Additional research articles in the special Go Red for Women issue of Circulation include:

  • An analysis of over 60,000 patients with newly diagnosed heart failure with reduced ejection fraction found significant disparities in guideline-directed medical therapies (GDMT) for women and men, with women having a 23% lower probability of achieving optimal GDMT utilization within 12 months after diagnosis. (“Sex Disparities in Longitudinal Utilization and Intensification of Guideline Directed Medical Therapy among Patients with Newly Diagnosed Heart Failure with Reduced Ejection Fraction,” lead author: Ambarish Pandey, M.D.)
  • A two-decade-long study of nearly 50,000 Black women found that those who reported experiencing higher levels of perceived interpersonal racism in housing, employment and the criminal justice system were nearly 30% more likely to develop coronary heart disease. (“Perceived Interpersonal Racism in Relation to Incident Coronary Heart Disease Among Black Women,” lead author: Shanshan Sheehy, Sc.D.)
  • A study of 3,000 middle-aged women found that insomnia and short sleep duration were both associated with a higher risk of cardiovascular disease later in life, underscoring the need to address sleep problems to reduce women’s heart disease risk as they age. (“Trajectories of Sleep Over Midlife and Incident Cardiovascular Disease Events in the Study of Women’s Health Across the Nation,” lead author: Rebecca Thurston, Ph.D.)
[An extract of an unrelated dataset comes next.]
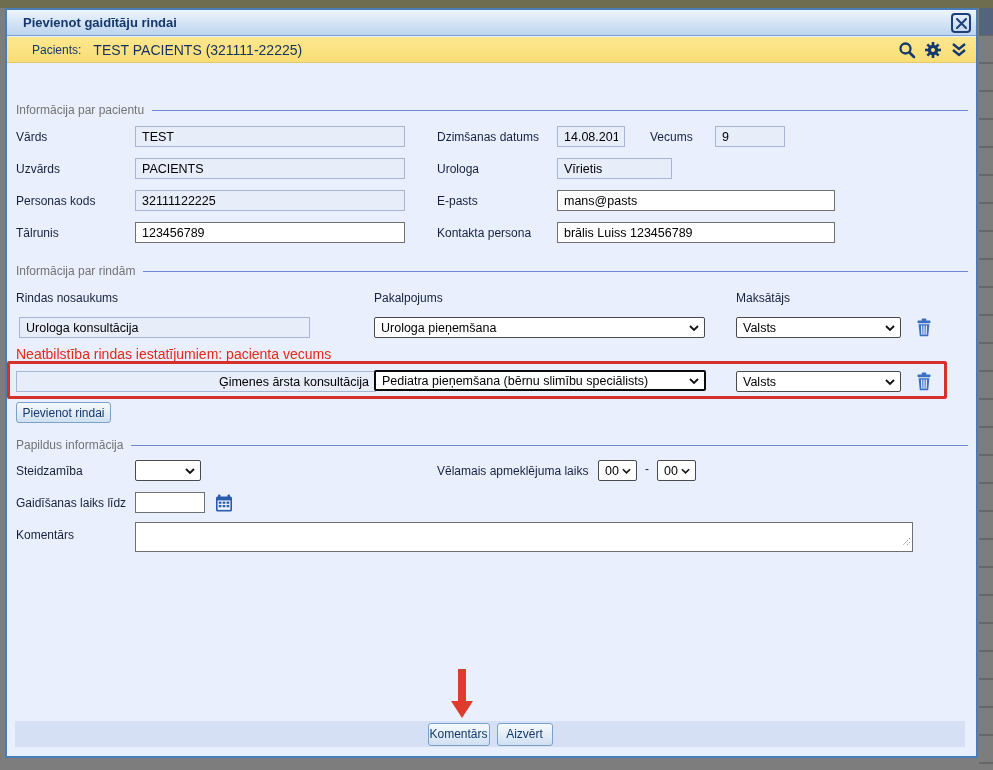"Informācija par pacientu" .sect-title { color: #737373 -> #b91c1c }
The new scientific statement was written by Lewey et al. on behalf of the American Heart Association’s Cardiovascular Disease and Stroke in Women and Underrepresented Populations Committee of the Council on Clinical Cardiology; the Council on Cardiopulmonary, Critical Care, Perioperative and Resuscitation; and the Council on Cardiovascular and Stroke Nursing. American Heart Association scientific statements promote greater awareness about cardiovascular diseases and stroke issues and help facilitate informed health care decisions. Scientific statements outline what is currently known about a topic and what areas need additional research. While scientific statements inform the development of guidelines, they do not make treatment recommendations. American Heart Association guidelines provide the Association’s official clinical practice recommendations.

Additional writing group members of the statement are Theresa M. Beckie, Ph.D., M.N., R.N., FAHA; Haywood L. Brown, M.D.; Susan D. Brown, Ph.D.; Vesna D. Garovic, M.D., Ph.D., FAHA; Sadiya S. Khan, M.D., M.Sc., FAHA; Eliza C. Miller, M.D., M.S.; Garima Sharma, M.D., FAHA; and Laxmi S. Mehta, M.D., FAHA. Authors’ disclosures are listed in the manuscript.